Going digital, or automating, sounds easy enough, but it is a painful process, as illustrated by the long road towards a goal for automated drilling operations. This slow process hasn’t put Statoil off. It has been putting all the pieces of the puzzle together, through targeted investment, including putting robotic units offshore.

“We’re investing in companies that will bring automation to the business,” says Erik Jakubowski, Investment Analyst at Statoil Technology Invest. “Statoil has an ambition of automating drilling operations. Our contribution is investing in companies that provide a small or large piece of automation to the drill floor.”

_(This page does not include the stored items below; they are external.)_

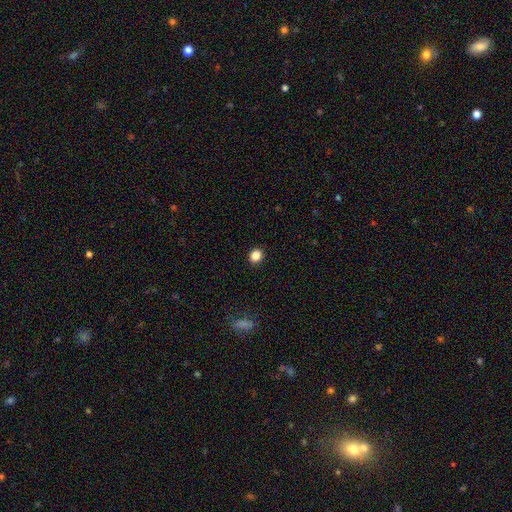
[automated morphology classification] Smooth or featured: smooth — 86% (star or artifact — 11%)
How rounded: round — 73% (in between — 26%)
Merging: none — 92% (minor disturbance — 5%)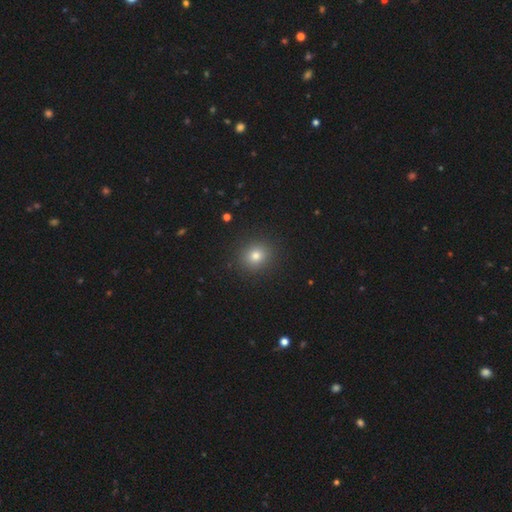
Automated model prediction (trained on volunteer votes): A smooth galaxy with no disk features (78%) that is round (83%). Merging: none (91%).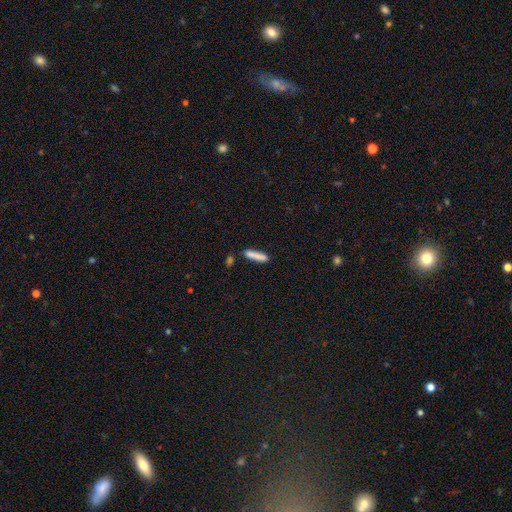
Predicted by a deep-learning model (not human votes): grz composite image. It shows a smooth galaxy with no disk features (84%) that is cigar-shaped (86%). Merging: none (80%).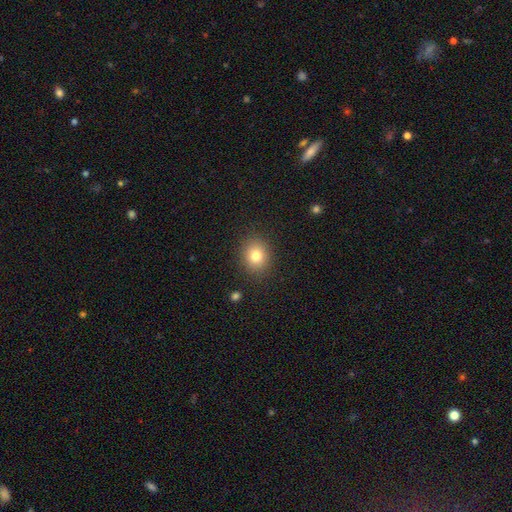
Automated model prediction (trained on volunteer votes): The model was most divided on "how rounded": round: 70%, in between: 30%, cigar-shaped: 1%. More confident: merging — none (88%); smooth or featured — smooth (80%).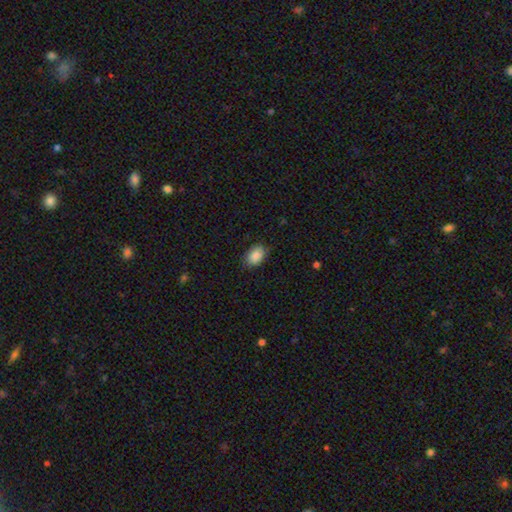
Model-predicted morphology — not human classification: Q: Smooth or featured?
A: smooth (88%); runner-up: star or artifact (7%)
Q: How rounded?
A: in between (86%); runner-up: round (13%)
Q: Merging?
A: none (82%); runner-up: minor disturbance (14%)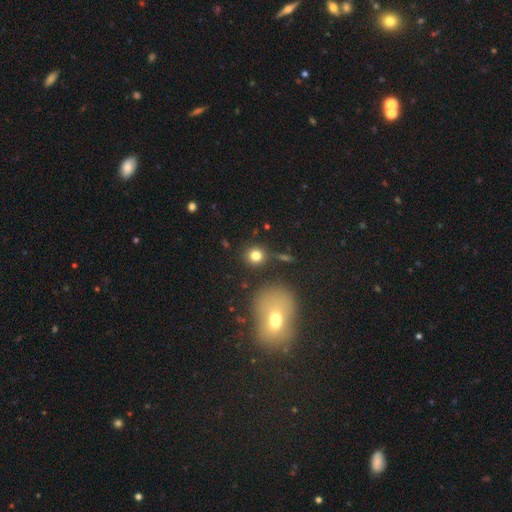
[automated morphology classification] This is likely a smooth galaxy (79%). How rounded: clearly round (84%). Merging: likely none (77%).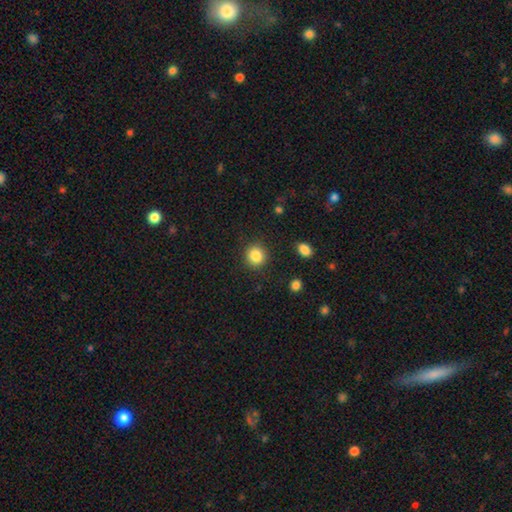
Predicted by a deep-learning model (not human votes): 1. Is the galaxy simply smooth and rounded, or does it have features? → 86% smooth, 10% star or artifact, 5% featured or disk.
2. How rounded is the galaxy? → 86% round, 13% in between, 1% cigar-shaped.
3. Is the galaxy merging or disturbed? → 89% none, 7% minor disturbance, 3% major disturbance, 2% merger.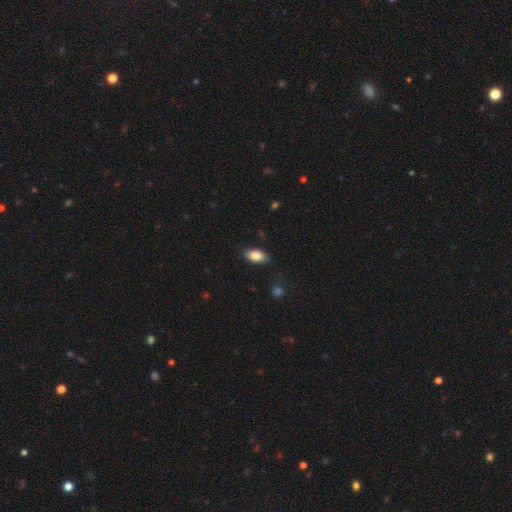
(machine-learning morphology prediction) smooth_or_featured: smooth (p=0.86) [alt: star or artifact p=0.07]
how_rounded: in between (p=0.91) [alt: round p=0.04]
merging: none (p=0.83) [alt: minor disturbance p=0.13]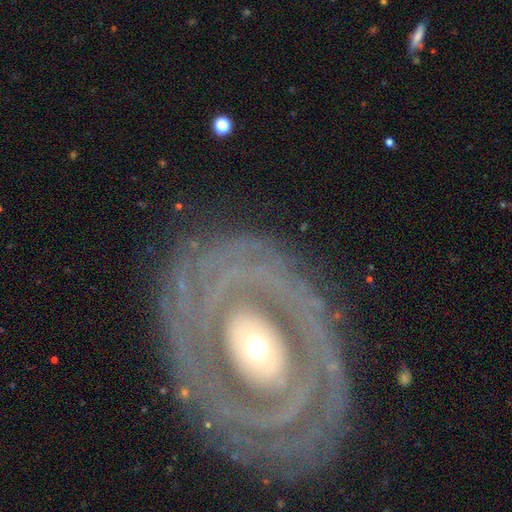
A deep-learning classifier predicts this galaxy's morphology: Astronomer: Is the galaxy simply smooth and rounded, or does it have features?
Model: featured or disk — 86%.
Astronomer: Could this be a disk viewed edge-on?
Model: no — 95%.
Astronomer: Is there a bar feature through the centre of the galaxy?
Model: no — 72%.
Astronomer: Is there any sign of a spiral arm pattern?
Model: yes — 84%.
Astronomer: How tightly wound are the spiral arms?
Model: tight — 80%.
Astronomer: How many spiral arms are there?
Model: can't tell — 33% (runner-up: 2, 25%).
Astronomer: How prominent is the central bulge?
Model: moderate — 59%.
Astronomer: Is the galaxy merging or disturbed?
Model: none — 81%.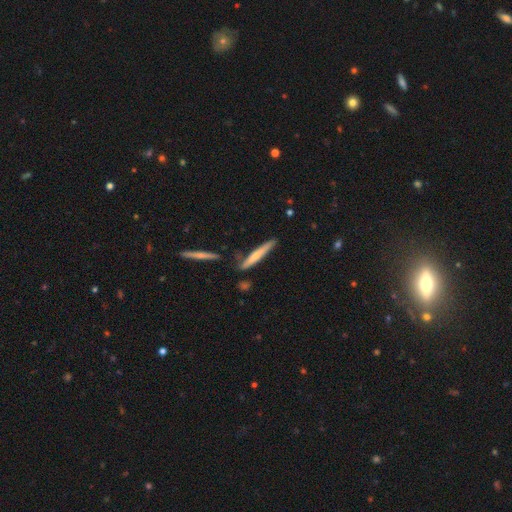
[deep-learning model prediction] The model was most divided on "smooth or featured": smooth: 58%, featured or disk: 36%, star or artifact: 6%. More confident: how rounded — cigar-shaped (94%); merging — none (76%).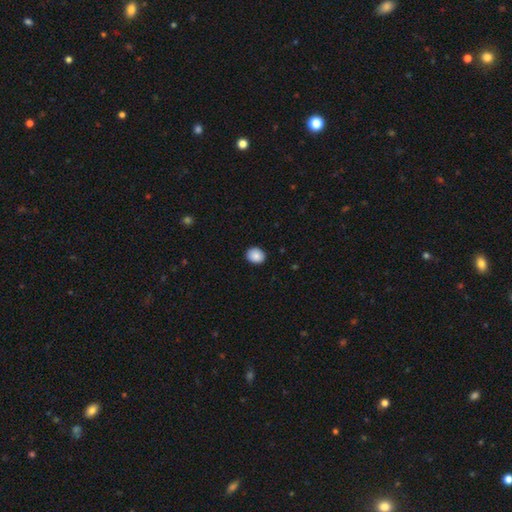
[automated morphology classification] Q: Smooth or featured?
A: smooth (89%); runner-up: star or artifact (8%)
Q: How rounded?
A: round (59%); runner-up: in between (40%)
Q: Merging?
A: none (89%); runner-up: minor disturbance (8%)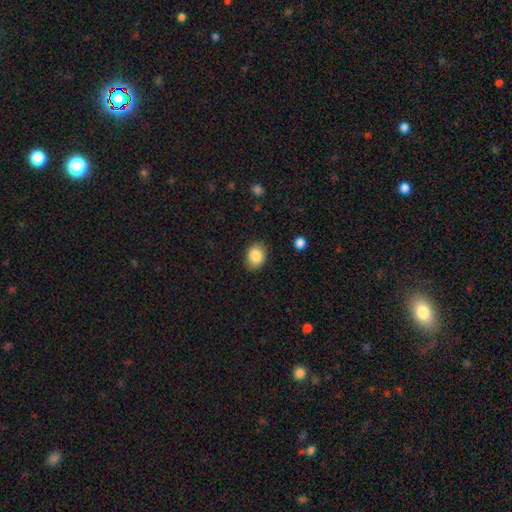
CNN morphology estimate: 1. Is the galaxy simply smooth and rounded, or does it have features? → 86% smooth, 8% star or artifact, 7% featured or disk.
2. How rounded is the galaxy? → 67% in between, 32% round, 1% cigar-shaped.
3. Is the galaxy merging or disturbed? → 85% none, 11% minor disturbance, 3% major disturbance, 1% merger.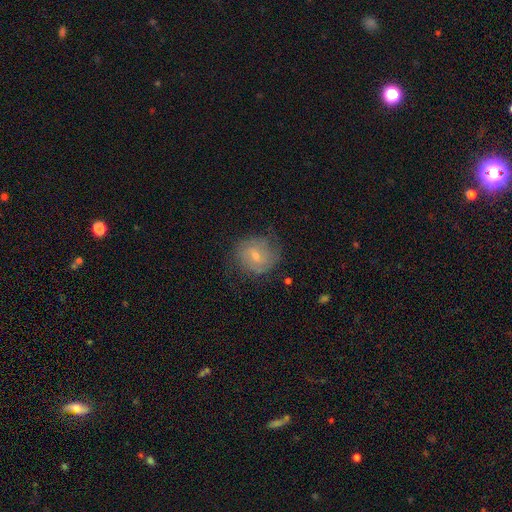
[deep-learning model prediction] A featured or disk galaxy (59%) with no bar (52%), spiral arms (83%) and a small central bulge (59%). Merging: none (71%).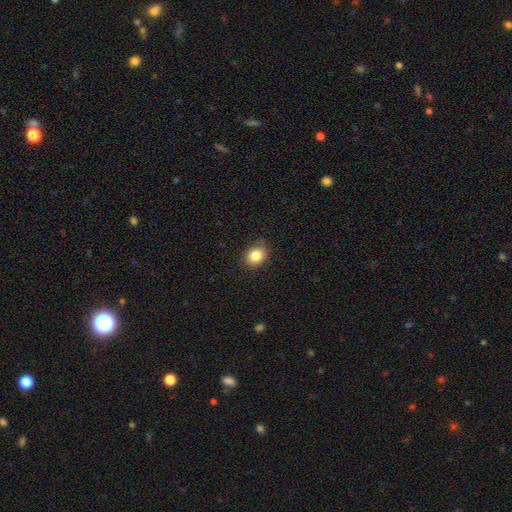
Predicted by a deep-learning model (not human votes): smooth_or_featured: smooth (p=0.84) [alt: star or artifact p=0.10]
how_rounded: round (p=0.58) [alt: in between p=0.41]
merging: none (p=0.77) [alt: minor disturbance p=0.18]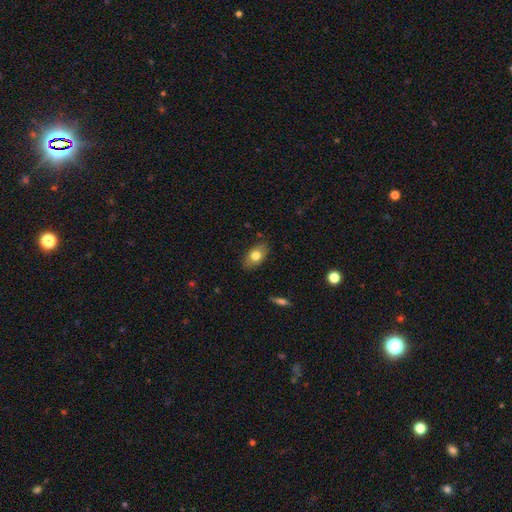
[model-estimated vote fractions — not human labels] smooth-or-featured: smooth: 75% | featured or disk: 17% | star or artifact: 8%
  how-rounded: in between: 87% | round: 10% | cigar-shaped: 3%
  merging: none: 83% | minor disturbance: 13% | major disturbance: 3% | merger: 1%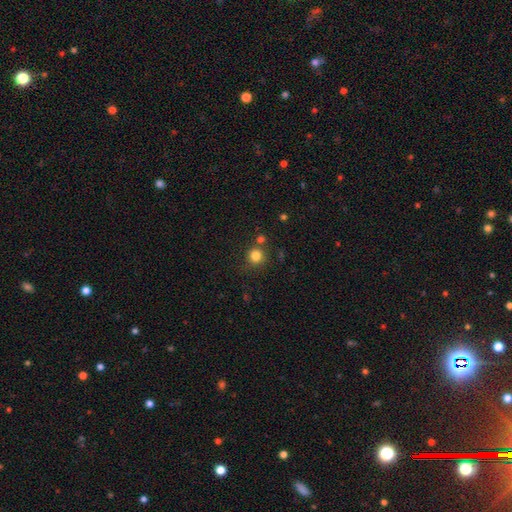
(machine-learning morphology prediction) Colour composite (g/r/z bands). It shows a smooth galaxy with no disk features (81%) that is round (93%). Merging: none (77%).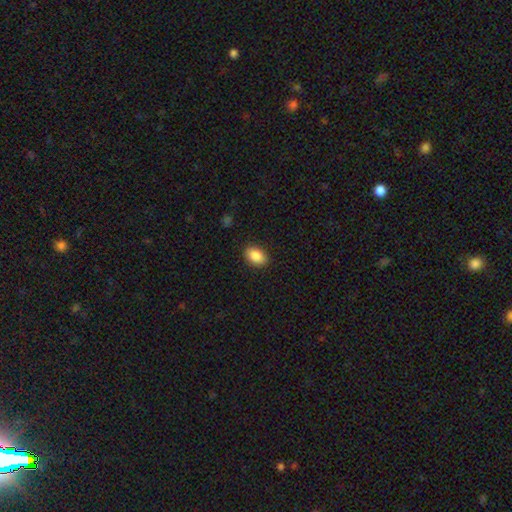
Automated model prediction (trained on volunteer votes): smooth 88%, star or artifact 8%, featured or disk 4%. Down the decision tree: how rounded — in between (84%); merging — none (88%).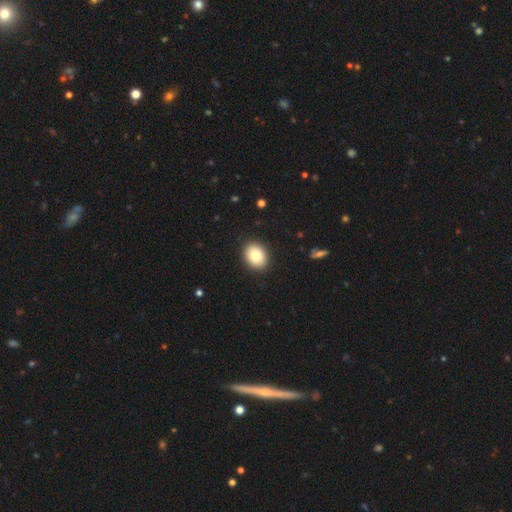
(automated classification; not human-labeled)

Statoil Technology Invest is investing in companies including Sekal, which provides trend analysis and drilling process automation; Raptor Oil, which is developing a signal processing system using acoustic signals to enable faster transfer speeds from the well bore; and Intelligent Mud Solutions, which intends to automate measurement of drilling and wellbore fluids. Robotic Drilling Systems (OE: November 2016) is this year deploying drill floor robots on to the Deepsea Atlantic, which is drilling on the Johan Sverdrup field.

“The overall aim is drilling operation that’s more efficient, predictable, safer and cheaper,” Jakubowski says. But, full automation isn’t likely until after 2020, he says. While the pieces are there, the biggest big is having integration between all the pieces.

Digital by design

Baillie

Leveraging IT can also improve design and construction, says Alistair Hope, Shell’s project director for the Brent decommissioning project. This involves building a catalog of standard design modules, platforms, etc., that can be more quickly packaged together, making concept engineering faster, and enabling more focus on interfaces.

“Instead of repeating design, we can leverage the cloud and modern IT to improve the way we do engineering,” Hope says. “I’m really excited about it.”

Shell has already been using this process in its unconventional shale gas facilities. “It reduces cycle times, modules plug together quite quickly. It reduces cost, increases consistency, and is better for safety and design as well. That’s a potential game changer, particularly if this is across the industry, instead of one operator. For subsea, that’s the way things are going, a standardized subsea catalog with an IT package that can put it together.” 

This also feeds into the construction process. Compared to other industries, oil and gas industry construction productivity has fallen. Using IT for track and trace systems, for hire equipment, for example, or using bar code technology to automatically update construction and design models, “so you know exactly where you are in design and construction, which helps construction optimization,” Hope says. “You can foresee problems and clashes more easily and optimize as you go.”

Taking this a step further, during commissioning, how tight a bolt has been torqued (as an example) can automatically be fed into a cloud-based system, from the tool itself, instead of a spread sheet that might never see the light of day. “It would have had to be checked before you start production. Now, you can put a sensor in the torque wrench, which records data into the cloud and populates the system automatically. It is more consistent and takes less time.”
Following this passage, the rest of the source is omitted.